The winner of the remix competition would have their remix officially released by the band and serviced to club DJs while they would also receive a framed vinyl with their remix recorded on it. Winner of the cover sleeve competition would receive a framed copy of their design signed by each member of the band.

The remix competition's winner was chosen by the public, it was possible to give each song a rating out of five. The remix by "DJ Newsagent" ended with the highest average rating and won the competition. The winners of the cover sleeve competition were chosen by the band themselves.

===Music video===
On the video from Pulse Films directing trio D.A.R.Y.L, was filmed in the All Stars boxing gym on the Harrow Road in west London. The band offered a chance to fans, 18 years old or above, who looked like genuine boxing fans to appear as extras in the video through an online competition. A photo of the person had to be sent in and then the people who looked most appropriate for the video were given a phone call confirming that they had been chosen. The video is said to be inspired by the movies Raging Bull and Snatch.
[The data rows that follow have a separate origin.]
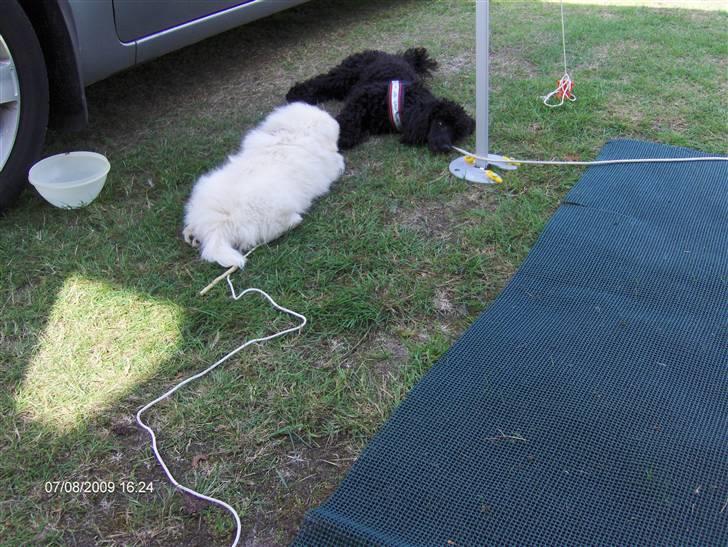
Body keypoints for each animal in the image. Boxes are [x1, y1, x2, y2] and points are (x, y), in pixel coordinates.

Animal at [288, 48, 474, 152]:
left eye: (456, 133)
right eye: (441, 123)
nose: (446, 148)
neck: (406, 101)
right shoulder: (360, 99)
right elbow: (348, 122)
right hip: (345, 75)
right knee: (323, 81)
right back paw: (295, 93)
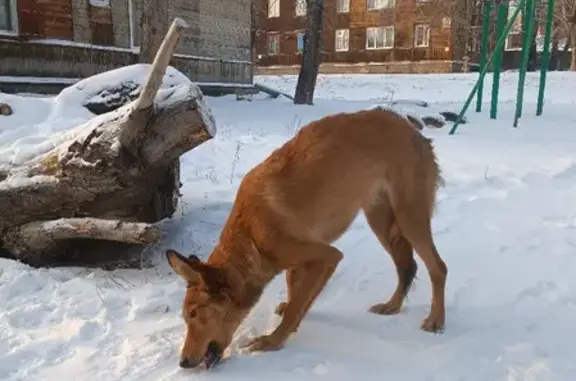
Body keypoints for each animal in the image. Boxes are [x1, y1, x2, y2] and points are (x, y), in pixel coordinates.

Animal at [164, 105, 448, 366]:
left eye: (193, 314)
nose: (183, 363)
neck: (251, 236)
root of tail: (413, 129)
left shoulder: (328, 256)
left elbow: (297, 305)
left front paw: (273, 341)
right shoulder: (306, 262)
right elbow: (297, 295)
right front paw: (289, 320)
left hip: (409, 218)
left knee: (438, 268)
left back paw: (436, 320)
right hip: (380, 220)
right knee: (407, 266)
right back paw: (393, 305)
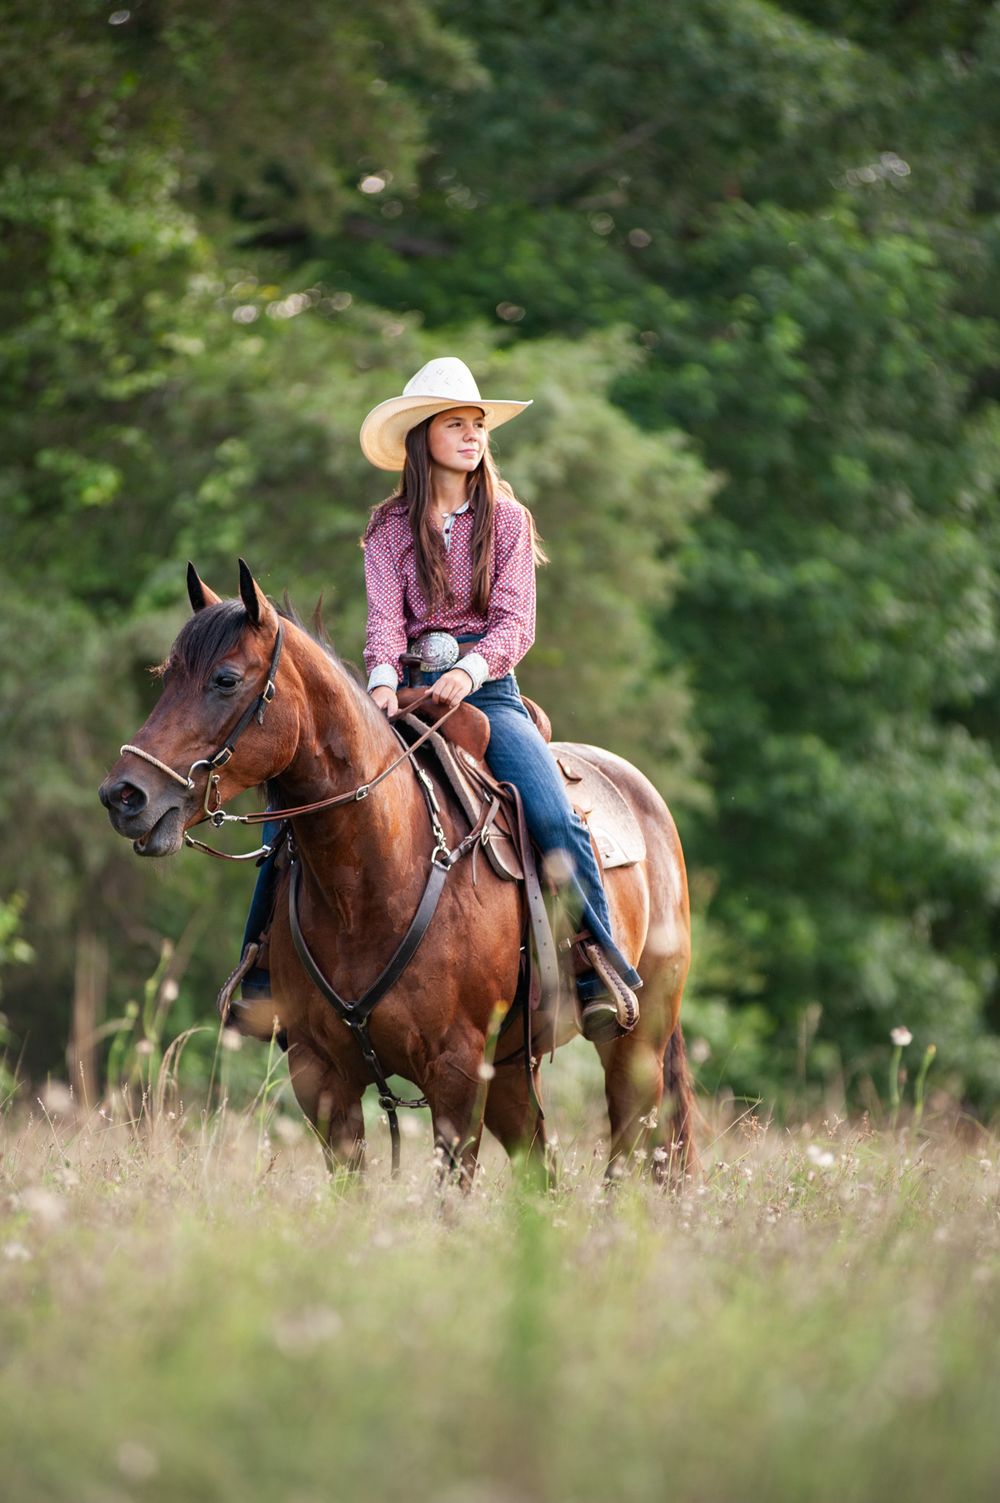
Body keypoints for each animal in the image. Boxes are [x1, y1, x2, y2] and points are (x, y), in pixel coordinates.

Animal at [99, 561, 696, 1181]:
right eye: (166, 676)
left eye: (224, 679)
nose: (123, 795)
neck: (366, 884)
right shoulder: (321, 1077)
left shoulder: (457, 1075)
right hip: (511, 1071)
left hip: (637, 1049)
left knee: (631, 1153)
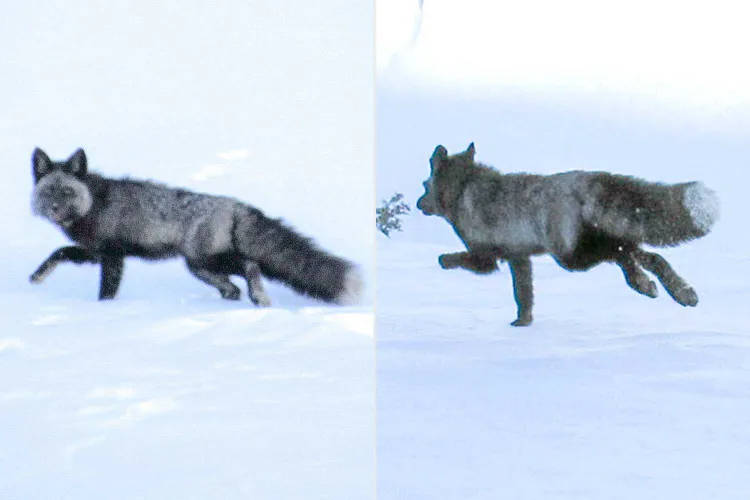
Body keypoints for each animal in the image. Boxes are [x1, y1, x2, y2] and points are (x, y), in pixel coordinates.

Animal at [30, 148, 363, 306]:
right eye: (48, 192)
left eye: (67, 192)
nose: (54, 210)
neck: (93, 204)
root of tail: (235, 204)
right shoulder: (94, 252)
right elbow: (59, 252)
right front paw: (37, 277)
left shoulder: (112, 256)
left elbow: (106, 291)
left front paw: (103, 311)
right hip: (200, 267)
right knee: (233, 287)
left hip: (206, 259)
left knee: (250, 265)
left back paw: (259, 297)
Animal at [416, 142, 720, 326]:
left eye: (424, 185)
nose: (419, 205)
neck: (463, 190)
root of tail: (586, 179)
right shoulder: (519, 257)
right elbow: (523, 295)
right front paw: (522, 323)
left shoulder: (487, 257)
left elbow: (452, 258)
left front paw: (443, 262)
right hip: (592, 242)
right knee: (647, 255)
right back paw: (677, 291)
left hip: (572, 256)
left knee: (624, 254)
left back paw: (648, 285)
The video, filmed in black-and-white, depicts two boxers with one being the underdog who throughout the video is shown to either be given support by the crowd (with Archer standing among them as he sings) or shown on the roads of west London, being shown encouragement by his friends. The underdog eventually wins, staying true to the song title, "I Shall Overcome".

Trellick Tower, a block of flats which has become a London landmark, makes a cameo appearance in the video.

==Track listings==
Notes

- The "Per Un Pugno Di Hard-Fi Version" was originally called the "Over the top Extended Version", the name change often causes fans to think of the two names as two different versions, it is named after the Italian name for the Spaghetti Western film, Fistful of Dollars. It was available from 11 March 2008, exclusively through 7Digital. It was originally scheduled for release on 25 February 2008, but was pushed forward to 10 March 2008. Due to difficulties on the website it was pushed forward again to 17 March 2008 but ended up being available for download on 11 March 2008.
- The Limited Edition CD is also referred to as 'I Shall Overcome CD2' and was also available by purchasing the Once Upon a Time in December multi-format bundle.

It was released in various bundles, a live CD + download bundle and a bumper edition featuring the Live CD and download as well as all 3 formats of the forthcoming single I Shall Overcome.

- Live album + exclusive download of "I Shall Overcome"
- Live album + exclusive download of "I Shall Overcome" + 3 physical

These bundles were exclusive to those who attended one of the concerts during the band's December tour. One of the formats, which is the limited edition CD, was available only through this promotion.

1. Empty Streets
2. Pain in My Heart

===CD 2 – Limited edition===
1. I Shall Overcome (Axwell Remix)
2. Don't Wanna Fight
3. I Shall Overcome (Video)

===7"===
1. I Shall Overcome (Radio Edit)
2. I Shall Overcome (Acoustic)

===Digital download===
1. I Shall Overcome (Album Version)
2. I Shall Overcome (Per Un Pugno Di Hard-Fi Version)
3. I Shall Overcome (Axwell Remix)
4. I Shall Overcome (Shoes Remix)

==Charts==
"I Shall Overcome" has been listed for 1 week on the UK Singles Chart. It fared better than its predecessor "Can't Get Along (Without You)" which peaked only at #45. This single charted ten places higher in the UK Singles Chart, peaking in the UK Top 40 at #35 on 16 March 2008, where it dropped out of the Top 75 altogether the following week.

=== Uncounted sales ===
On 20 March 2008, Richard Archer posted a blog stating that due to an administrative mistake, around 1000 copies ordered during the December tour were not counted towards the chart position, he said, "you can imagine we're not pleased."